Electric Sheep Robotics enters autonomous mowing market

The company's clamp-on hardware and software turns mowers into self-driving machines.


SAN FRANCISCO – Electric Sheep Robotics has had its official launch as an autonomy partner to the landscaping industry.

The company is tackling the industry's decades-long shortage of reliable labor. Over 50% of landscape maintenance involves lawn mowing, a tedious and repetitive process made physically grueling by exposure to harsh weather. This exacerbates the industry's labor shortages, low growth and shrinking margins. To answer these problems, Electric Sheep has created the Dexter robot, clamp-on hardware and software that turns commercial lawn mowers into self driving machines.

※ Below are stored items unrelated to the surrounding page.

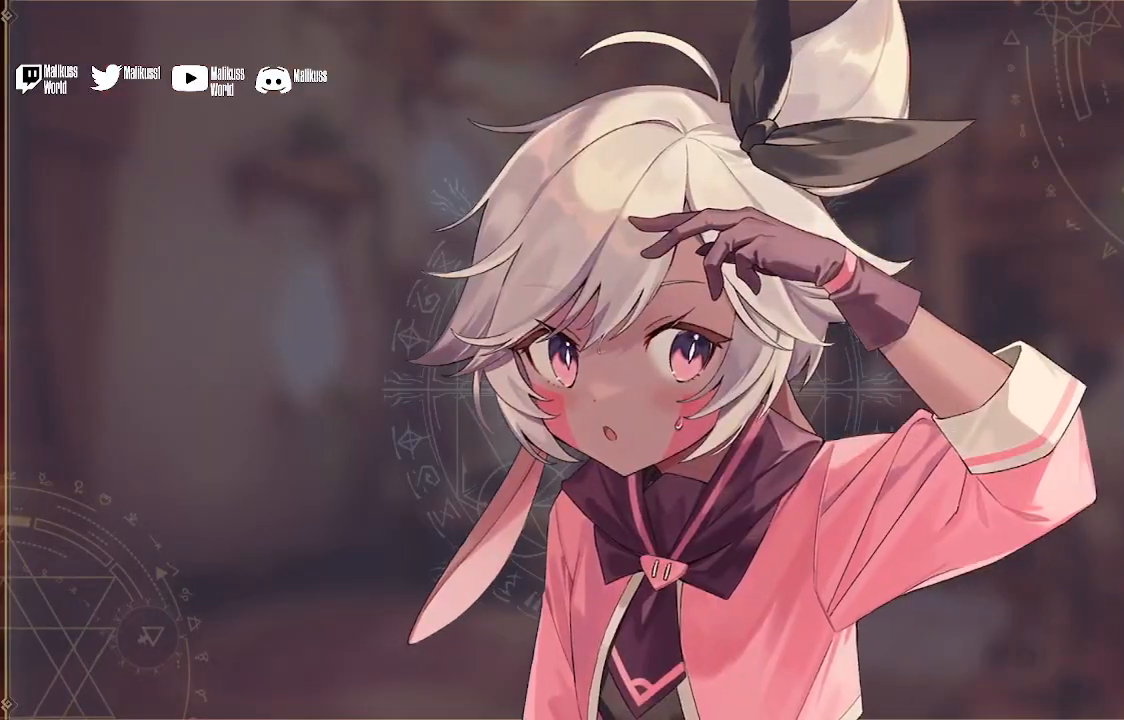
{"buttons": [], "left_stick": "center", "right_stick": "center", "events": []}
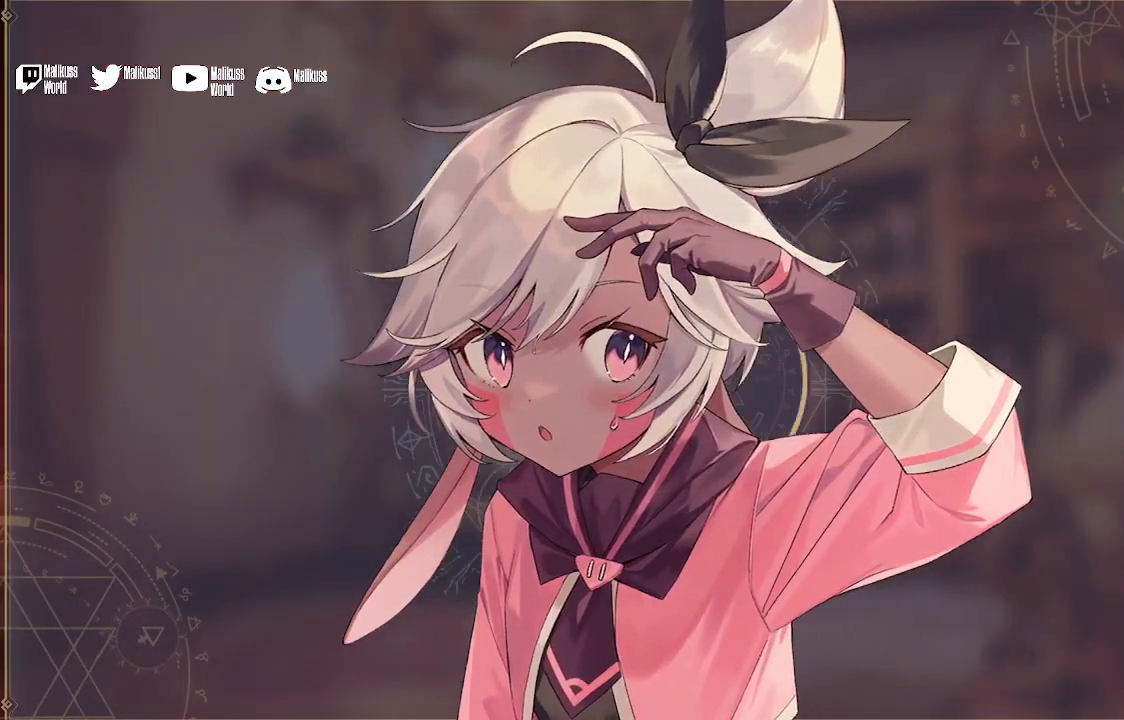
{"buttons": [], "left_stick": "center", "right_stick": "center", "events": []}
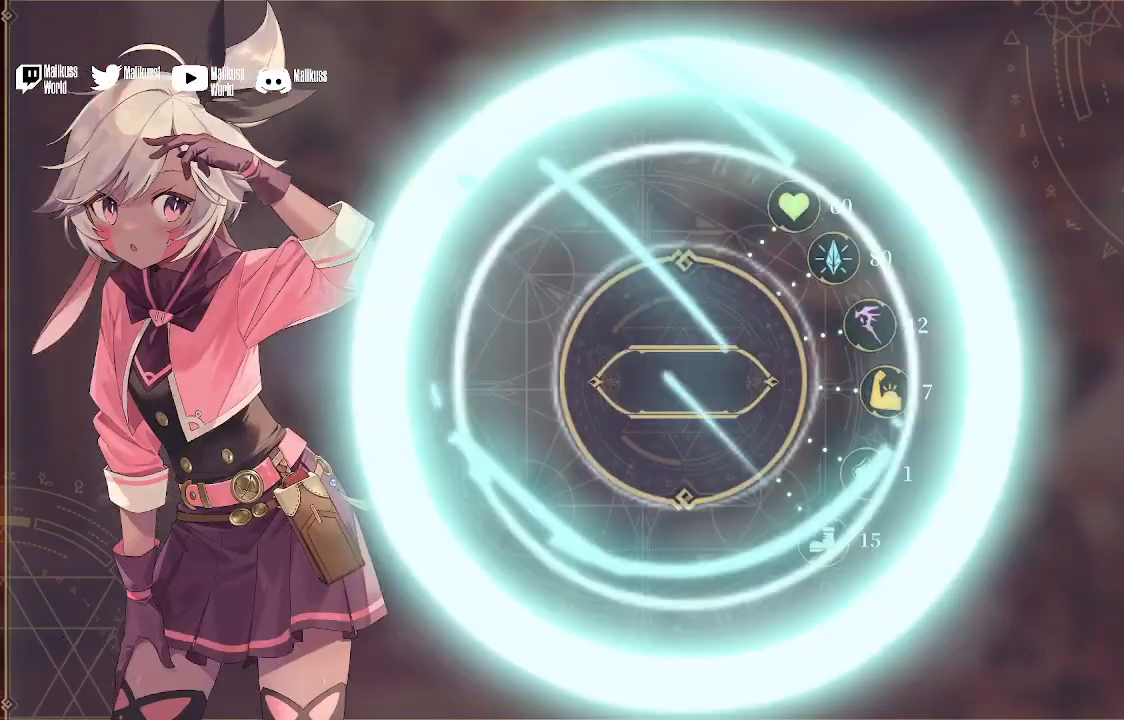
{"buttons": [], "left_stick": "center", "right_stick": "center", "events": []}
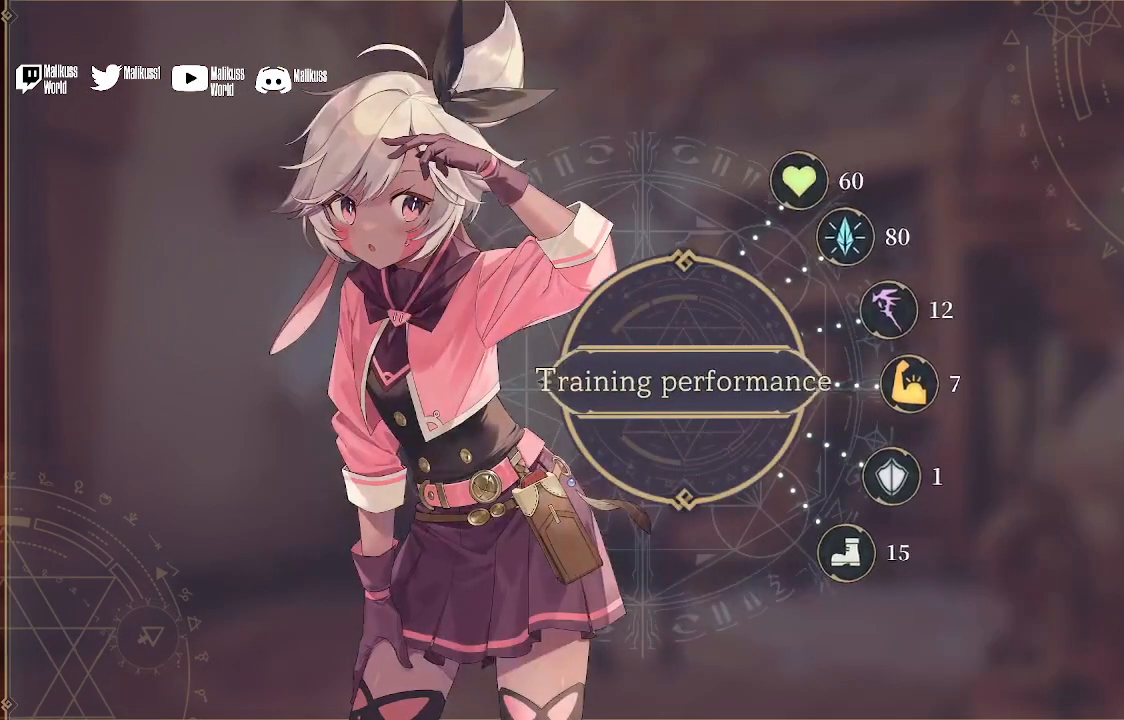
{"buttons": [], "left_stick": "center", "right_stick": "center", "events": []}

SEE MORE: Watch the machine in action

“My company and industry welcome self-driving mowers,” said Zech Strauser, owner of Strauser Nature’s Helpers in Eastern Pennsylvania. “We have an already tight labor market, so I would love the opportunity to refocus my staff on the jobs robots can't do. We are thrilled to be autonomy partners with Electric Sheep.” 

The company was founded in late 2019 by a team of entrepreneurs with backgrounds in engineering, entrepreneurship and landscaping. The Electric Sheep Robot works with commercially available gas and electric mowers and is available with no upfront costs through a Robots-as-a-Service model. There are hundreds of thousands of commercial mowers being used today, and the Electric Sheep Robot is able to deploy on this already existing and well established platform. 

“The acuity of the need is so deep and the willingness to try autonomy so intense that we have been overwhelmed by the response,” said Nag Murty, CEO and co-founder of Electric Sheep. “ If we were to stop acquiring new customers today and just expand among the ones who are  signed on with us, we would already have hundreds of millions in annual revenue in a few years.”